One thing is for sure, I LOVE the Farmer's Market! What I am not growing myself, I surely want to supplement from other small local farmers and preferably organic.
A Producer-Only Farmer's Market is one in which each vendor selling produce, eggs, meats, honey, dairy products, preserves and baked goods, must be only selling items in which they produced themselves.
The point behind having a producer-only market place is to keep the farmer in the actual farmer's market, so to speak. It kind of takes the question of "Where did it come from?", out of the equation.
The problem more often than not, is that many of the vendors are buying produce and other products from other sources and simply reselling it. It is sometimes locally purchased and sometimes not. Sometimes it is technically local.
Each farmer's market has its own rules and regulations. There are some that only allow certified organic products. I know that the certification cuts out most of our small farmers from attending these types of markets.
The paperwork involved is ridiculous as well as the fees to be certified organic. Aside from all of that, being a certified organic product does not necessarily make it grown by a small local farmer!
It can all be quite backwards these days. If you were to ask me, it is the conventional growers that need to have the endless forms and such to fill out. I would like an explanation personally on the use of all the chemicals being used. How about you?
The Texas Department of Agriculture made the above chart available to the public so that we could have the heads up on what's in season in Texas. They have made available many other resourceful publications free for downloading.
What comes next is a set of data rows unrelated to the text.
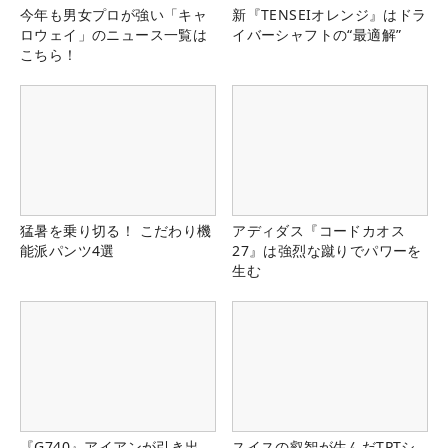
今年も男女プロが強い「キャ
新『TENSEIオレンジ』はドラ
ロウェイ」のニュース一覧は
イバーシャフトの“最適解”
こちら！
猛暑を乗り切る！ こだわり機
アディダス『コードカオス
能派パンツ4選
27』は強烈な蹴りでパワーを
生む
『G740』アイアンが引き出
スイスの叡智が生んだTPTシ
The most important thing that everyone can do is to know what produce is in season. At the very least it will help determine your buying power. The next time you see beets being sold by a vendor in August it just might make you raise an eyebrow.
It's wise to get familiar with your local farmers markets rules and regulations. I still opt for the Producer-Only Markets.
Then you might like to ask a few questions. First question, Who grew this food? Second question, What kind of fertilizer do you use? Third question, How do you control weeds? Fourth question, How do you control insects?
Then just flat out ask, HEY is any of this stuff GMO? That's something they won't tell you at the supermarket! Get familiar with what produce is GMO and what is not by visiting The Non-GMO Project website.
Happy Gardening And Happy Farmer's Marketing!!